Be Careful Whom You Like
Think about what people do that ticks you off. People who whine. People who are critical. People who always have a problem. People who do not get with the program. Doesn’t it irk you when there is some smart ass who asks, “Why are we doing this?” To react negatively and dislike these people is natural, but for a business owner it is also dangerous.
It is human nature to like those who agree with us; it is also human nature to dislike those who do not agree with us. Call it arrogance or pride, we all know the emotional reaction.
Those business owners who can get past this emotional reaction and evaluate the differing opinions they encounter, often find their perception of reality altered and the decisions they make becoming better. This trait of humility is one of the most important leadership qualities.
The parable “The Emperor Has No Clothes” is about an emperor fond of dressing well who is swindled by two “weavers” saying they could weave magnificent fabrics invisible to anyone unfit for office or stupid. The weavers began to weave the fabric, and, even though none could see the fabric, no one would admit it, since such an admission might be viewed as a confession of being unfit for office or stupid. The ruse develops to the point that the emperor marches through town wearing the new clothes. Finally, when an innocent child proclaims that the emperor has no clothes on, the people watching the procession are willing to state that the emperor has no clothes. The parable illustrates a very common human trait prevalent in business.

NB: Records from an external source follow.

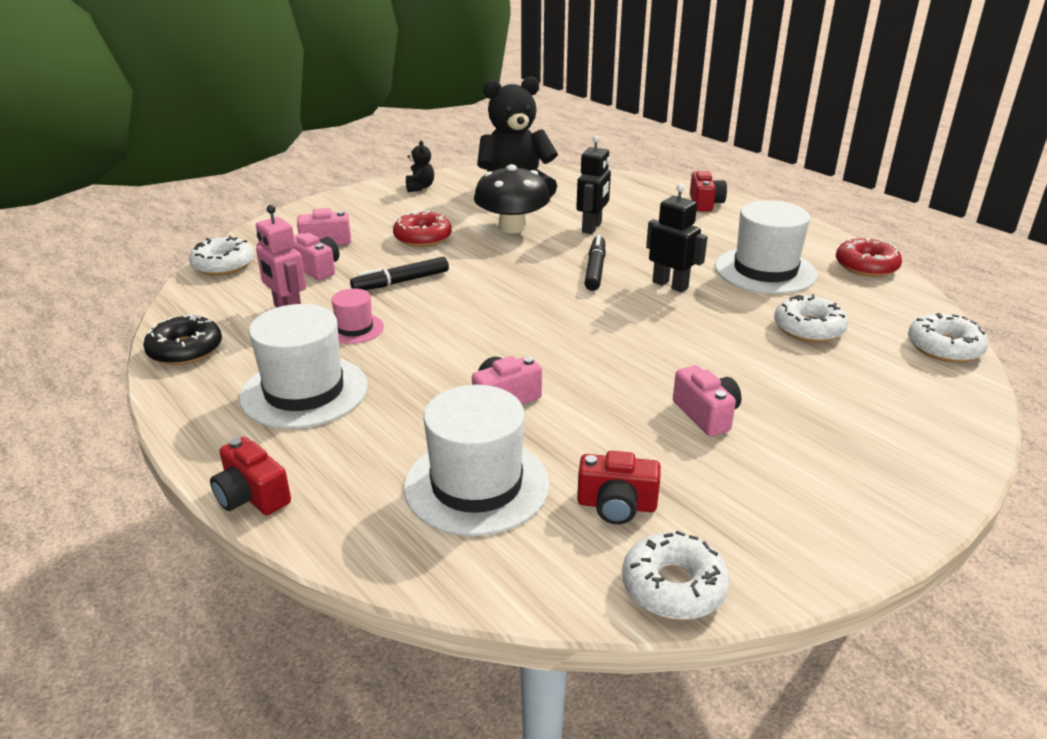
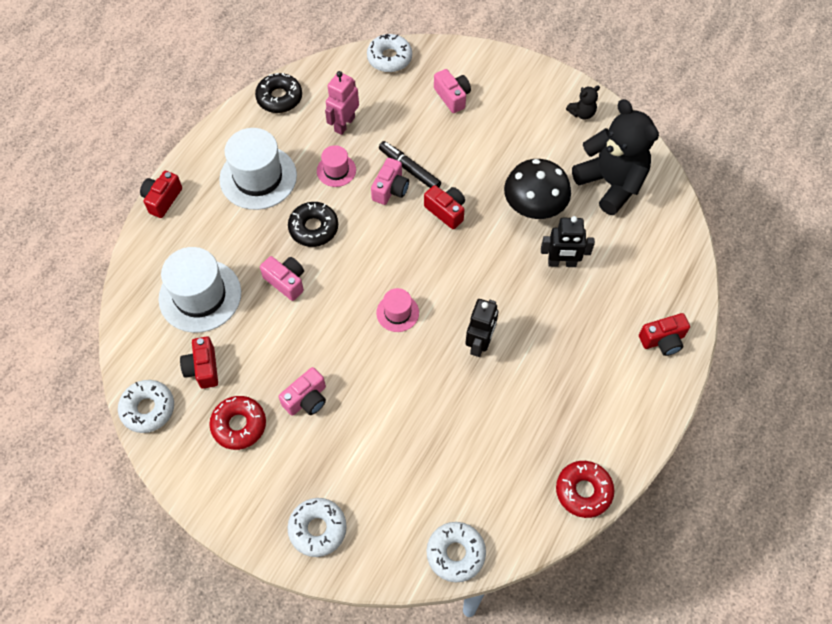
camera: 70 degrees right, 30 degrees up
(316, 268) = (407, 112): pink camera -> pink camera (390, 189)
(423, 237) = (486, 154): red donut -> red donut (239, 425)
(432, 361) = (313, 228): none -> black donut
(480, 272) = (446, 211): none -> red camera
(595, 269) = (484, 285): black marker -> none
(603, 325) = (397, 313): none -> pink hat
(765, 271) = (537, 410): white hat -> none
(808, 328) = (448, 452): white donut -> white donut (317, 529)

There is something else at work in these situations – something quite destructive of business morale. There are people who will try to manipulate these situations, and I use the term politician to describe these people. A politician is a person who will say whatever is in his or her best interest without regard to the reality of the situation and the welfare of the business. Why is this behavior so destructive? Because most of the time, the politician wants the ear and access to power of the policy-making group (often the owners) of the business and is prioritizing his or hers best interest. The politician’s message will be a combination of what the policy-making group wants to hear and what the politician deems is in his or her best interest. If the policy-making group can be flattered and is looking only for agreement, the politician has a fertile field to grow influence and power. A policy-making group that responds to the counsel of people liked by members of the group may be succumbing to the influence of politicians. Moreover, where one politician is successful, there will be others emulating that behavior. Honest employees will feel undercut where politicians are rewarded for their behavior.
Dealing with reality is not pleasant. But people who tell you what you do not want to hear are not your enemy and should not be disliked for that reason. Their interaction through conversation and discussion should be encouraged not discouraged. On the other hand, if a colleague is consistently assuring you of your wisdom and sagacity, you are probably listening to the counsel of a politician, and that person truly is not your friend. Upon that discovery, you would do well to consider the real motives of a politician.
Those who tell you what you do not want to hear certainly have self-interest motives. However, they are not using the basic human response to flattery and your own lack of humility to manipulate you to achieve those personal interests.
The best business practice is to embed a decision-making policy that requires the consideration of a variety of perceptions of the business reality from all groups in the business. This group decision-making policy will help prevent the influence of politicians, who would divert those in the policy-making group from understanding business reality to enhance their own personal interests.